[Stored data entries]
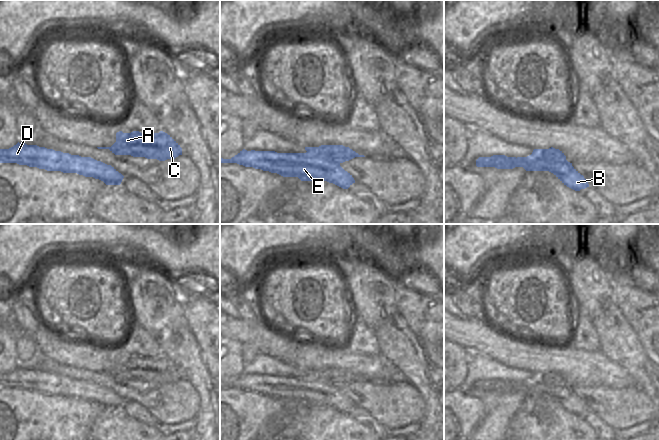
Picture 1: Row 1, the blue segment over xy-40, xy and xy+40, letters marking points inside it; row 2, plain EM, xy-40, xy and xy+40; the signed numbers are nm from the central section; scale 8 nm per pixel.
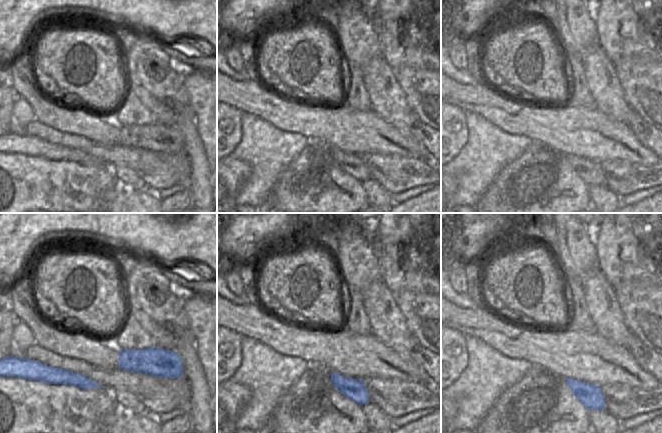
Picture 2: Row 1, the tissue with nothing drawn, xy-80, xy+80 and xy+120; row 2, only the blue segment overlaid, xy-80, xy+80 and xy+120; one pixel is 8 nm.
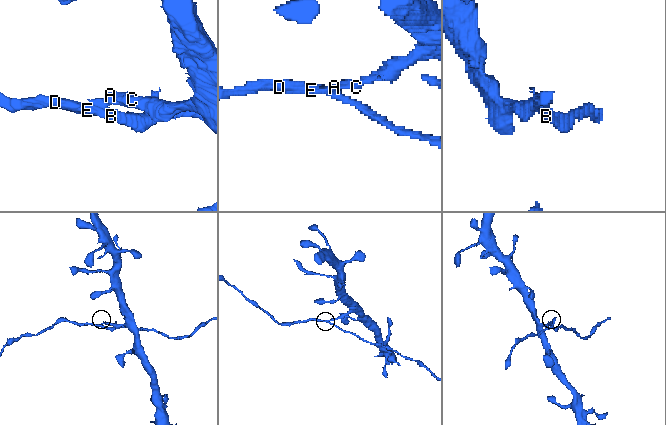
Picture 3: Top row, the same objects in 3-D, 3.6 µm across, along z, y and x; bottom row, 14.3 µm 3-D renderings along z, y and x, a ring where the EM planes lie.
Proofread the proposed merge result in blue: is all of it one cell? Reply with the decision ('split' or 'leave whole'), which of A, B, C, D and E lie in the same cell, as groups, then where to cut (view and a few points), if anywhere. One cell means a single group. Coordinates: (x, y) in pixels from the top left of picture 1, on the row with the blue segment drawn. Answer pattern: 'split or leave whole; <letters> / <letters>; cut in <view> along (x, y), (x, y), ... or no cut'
split; A C / B D E; cut in xy+40 along (517, 157), (523, 158), (527, 162), (569, 162)

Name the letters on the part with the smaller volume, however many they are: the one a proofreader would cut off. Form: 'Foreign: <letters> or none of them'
Foreign: B, D, E

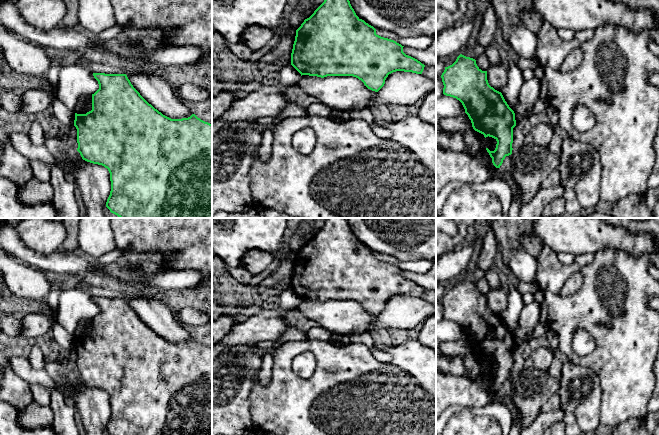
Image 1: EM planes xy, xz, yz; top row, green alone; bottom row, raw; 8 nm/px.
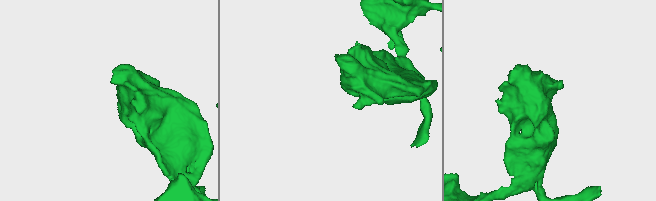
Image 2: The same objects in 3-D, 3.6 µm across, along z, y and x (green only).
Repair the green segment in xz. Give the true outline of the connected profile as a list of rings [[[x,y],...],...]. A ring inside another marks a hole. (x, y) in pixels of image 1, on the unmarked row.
[[[326,218],[324,226],[314,237],[296,254],[295,265],[291,277],[291,289],[302,299],[327,300],[353,300],[361,304],[364,309],[378,316],[385,308],[389,298],[396,295],[422,298],[425,289],[417,283],[406,279],[401,268],[394,264],[376,258],[376,253],[360,243],[346,218]]]

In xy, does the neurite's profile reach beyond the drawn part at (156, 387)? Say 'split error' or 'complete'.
complete

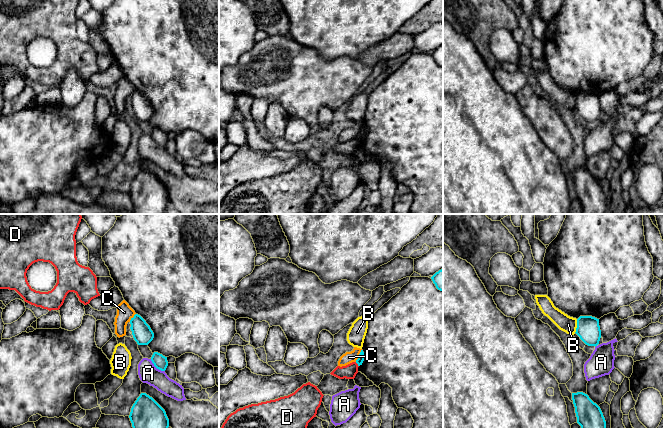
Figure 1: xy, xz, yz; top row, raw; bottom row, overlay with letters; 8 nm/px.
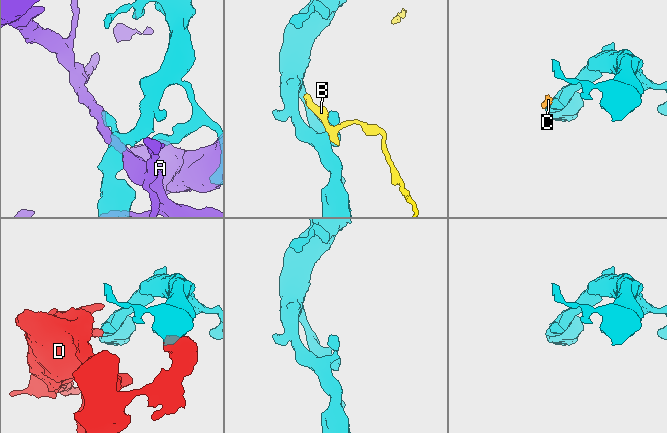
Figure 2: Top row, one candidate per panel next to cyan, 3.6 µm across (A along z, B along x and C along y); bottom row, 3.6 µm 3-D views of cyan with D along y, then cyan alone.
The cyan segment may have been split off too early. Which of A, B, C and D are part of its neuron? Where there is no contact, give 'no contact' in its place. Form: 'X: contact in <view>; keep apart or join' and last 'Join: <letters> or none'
A: contact in xy; keep apart
B: contact in yz; keep apart
C: contact in xz; keep apart
D: contact in xz; keep apart
Join: none

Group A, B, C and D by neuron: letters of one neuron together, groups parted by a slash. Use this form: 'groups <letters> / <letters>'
groups A / B / C / D

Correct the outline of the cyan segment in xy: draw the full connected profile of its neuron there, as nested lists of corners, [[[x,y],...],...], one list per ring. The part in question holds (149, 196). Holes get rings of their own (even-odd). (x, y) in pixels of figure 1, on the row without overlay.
[[[141,169],[129,191],[133,214],[164,214],[169,203],[165,186],[149,171]]]

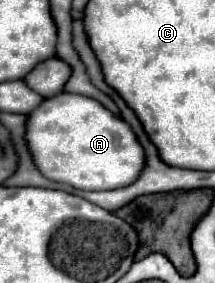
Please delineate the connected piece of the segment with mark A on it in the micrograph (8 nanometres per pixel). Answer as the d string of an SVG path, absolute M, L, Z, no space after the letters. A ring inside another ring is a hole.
M61 92L57 96L45 98L33 112L29 112L25 122L25 142L33 164L37 170L53 182L69 184L77 190L113 190L117 186L129 186L133 178L137 178L141 166L145 164L145 154L141 144L137 142L135 134L131 132L129 124L121 118L113 116L107 108L103 108L97 100Z

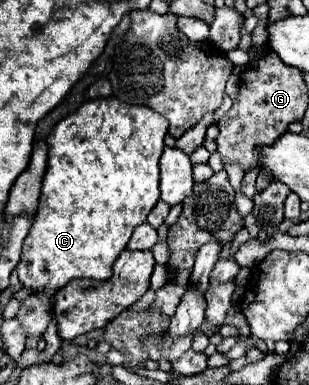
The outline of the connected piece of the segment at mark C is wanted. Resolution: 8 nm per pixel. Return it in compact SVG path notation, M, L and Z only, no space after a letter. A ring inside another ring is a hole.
M114 96L110 98L96 98L96 100L88 100L84 102L76 112L68 114L64 120L60 120L50 136L48 136L48 170L46 170L46 176L44 176L44 182L42 182L42 196L40 196L40 202L38 202L38 210L36 210L36 216L34 216L34 224L24 240L24 246L22 246L22 258L20 258L20 264L18 264L18 276L20 276L20 282L24 288L30 288L36 296L44 296L48 302L52 300L52 296L56 294L56 290L60 290L62 286L66 286L70 280L76 280L76 278L92 278L92 280L108 280L112 276L112 266L116 262L116 258L120 256L120 252L126 248L134 228L142 222L146 222L146 216L148 212L156 206L156 202L160 200L160 186L158 186L158 160L160 160L160 154L162 154L162 148L164 148L164 136L166 136L166 130L168 130L168 120L156 112L152 112L150 108L144 108L144 106L130 106L130 104L124 104L120 100L116 100Z

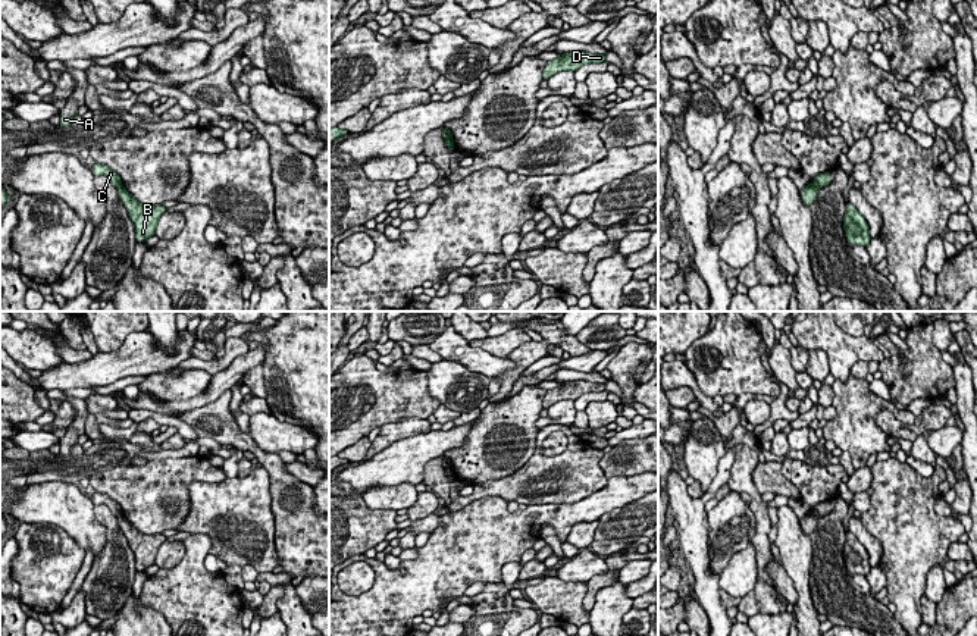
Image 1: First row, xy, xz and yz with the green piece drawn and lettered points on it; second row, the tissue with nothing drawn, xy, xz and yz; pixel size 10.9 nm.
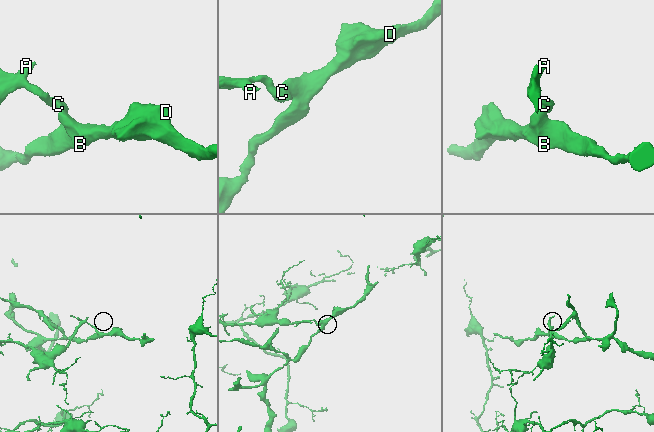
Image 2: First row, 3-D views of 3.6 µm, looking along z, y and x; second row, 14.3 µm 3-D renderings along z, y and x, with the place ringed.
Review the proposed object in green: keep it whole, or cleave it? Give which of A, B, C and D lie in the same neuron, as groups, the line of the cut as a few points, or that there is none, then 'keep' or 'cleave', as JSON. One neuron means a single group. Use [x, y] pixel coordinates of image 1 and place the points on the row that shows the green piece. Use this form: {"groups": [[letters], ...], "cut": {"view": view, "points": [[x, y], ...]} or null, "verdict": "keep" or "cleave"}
{"groups": [["A", "C"], ["B", "D"]], "cut": {"view": "yz", "points": [[811, 182], [819, 188]]}, "verdict": "cleave"}

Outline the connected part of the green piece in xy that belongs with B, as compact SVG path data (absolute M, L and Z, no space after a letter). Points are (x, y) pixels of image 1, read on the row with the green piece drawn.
M123 185L118 187L118 194L125 209L128 210L128 216L135 228L135 239L137 242L143 242L150 236L154 236L154 231L157 228L157 222L167 209L163 204L145 206L140 203L132 194L126 191Z

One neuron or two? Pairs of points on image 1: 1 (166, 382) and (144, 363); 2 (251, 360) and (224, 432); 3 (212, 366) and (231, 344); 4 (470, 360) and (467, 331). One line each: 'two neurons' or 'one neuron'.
1: two neurons
2: two neurons
3: one neuron
4: two neurons

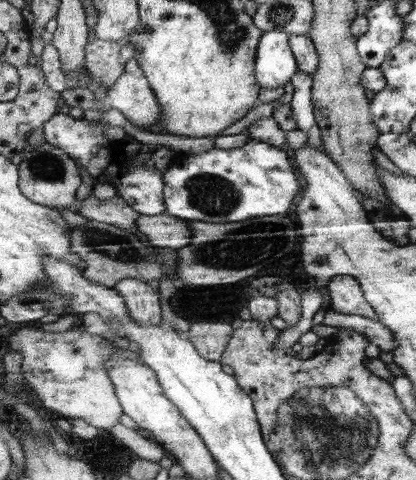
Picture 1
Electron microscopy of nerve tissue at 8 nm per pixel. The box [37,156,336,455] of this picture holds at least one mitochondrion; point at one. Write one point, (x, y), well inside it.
(220, 248)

Problem details
Lines with the word "alone": copy each one from the data above.

Solved problem
Image 1: EM planes xy, xz, yz; top row, green alone; bottom row, raw; 8 nm/px.
Figure 2: Top row, one candidate per panel next to cyan, 3.6 µm across (A along z, B along x and C along y); bottom row, 3.6 µm 3-D views of cyan with D along y, then cyan alone.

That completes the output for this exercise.